Riassumiamo. Si ottengono: gli introiti dei giocatori che vengono inseriti nella rosa dietro compenso delle grandi squadre; i soldi dei prestiti alle società dilettantistiche; la riduzione dei costi del settore giovanile; i soldi delle quote di iscrizione alla scuola calcio e al settore giovanile. Non c’è alcun dubbio che nell’immediato questi atteggiamenti possano risolvere i problemi economici delle società.
Ma che cosa stiamo costruendo? Dov’è finita la proverbiale scuola italiana? Avevamo i migliori portieri del mondo, per non parlare dei difensori. Facevamo invidia a tutti. Questo “eldorado” veniva costruito in anni di fatica nei settori giovanili e sviluppato nelle serie minori. All’estero per anni hanno sostenuto che la fortuna della nostra serie A, stava nell’alto livello della terza serie che nessun altro Paese europeo poteva vantare. Adesso ci siamo ridotti a fare i conti economici che consentono di sopravvivere ma non di vivere. Sì, perché la vita vera e lo sport sono un’altra cosa. Lo sport non è solo programmazione ma anche rischio, ebrezza, scommettere sull’impossibile sperando che si avveri. È credere in un sogno e realizzarlo unendo le palpitazioni di tutti gli appassionati che ci credono. Accanto alla routine quotidiana fatta di mutui da pagare, cartellini da timbrare, rate da smaltire e via dicendo, esiste lo sport che, se vissuto con entusiasmo, è in grado di proiettarci in una dimensione gioiosa.
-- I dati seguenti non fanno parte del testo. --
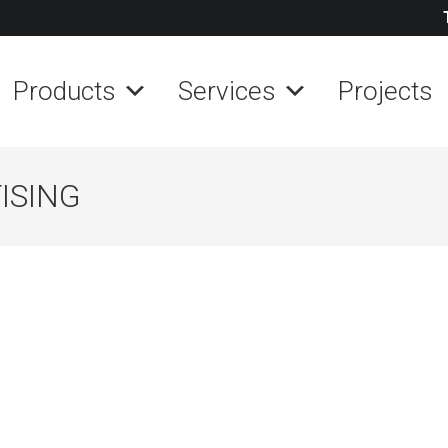
Products
Services
Projects
ISING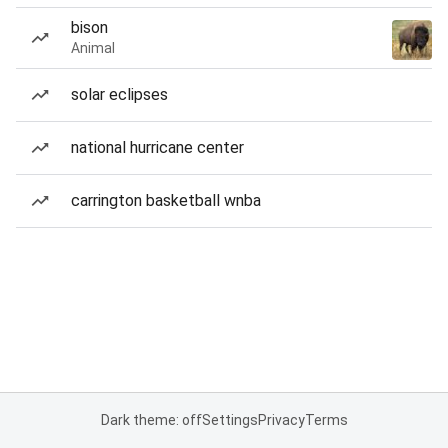
bison
Animal
solar eclipses
national hurricane center
carrington basketball wnba
Dark theme: off
Settings
Privacy
Terms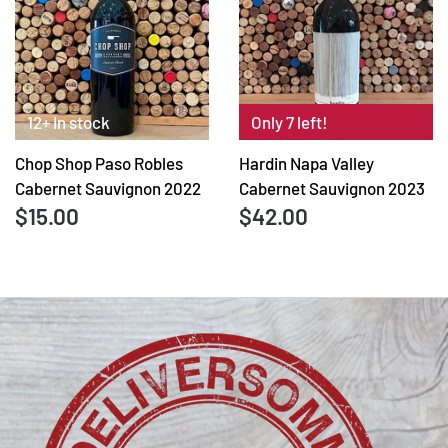
12+ In stock
Only 7 left!
Chop Shop Paso Robles
Hardin Napa Valley
Cabernet Sauvignon 2022
Cabernet Sauvignon 2023
$15.00
$42.00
Se anche lo sport diventa solo calcolo, chiusura, paura, speculazione allora la differenza dov’è? Oggi una società di Lega Pro che cominciasse ad investire seriamente su un progetto tecnico dalle basi, per poi lanciare i propri giovani nella sua prima squadra, ridarebbe speranza ad un calcio diventato calcolatrice e conti economici e nient’altro. Se ci fossero ancora dubbi, ripensate per un attimo a Inter – Udinese dello scorso anno… ventidue stranieri in campo. È questo quello che vogliamo? Per ogni straniero che rinforza il nostro calcio, ne arrivano quattro che valgono i nostri. Allora che senso ha? Forse il senso c’è, ma non ha nulla a che fare con il calcio giocato sul terreno di gioco.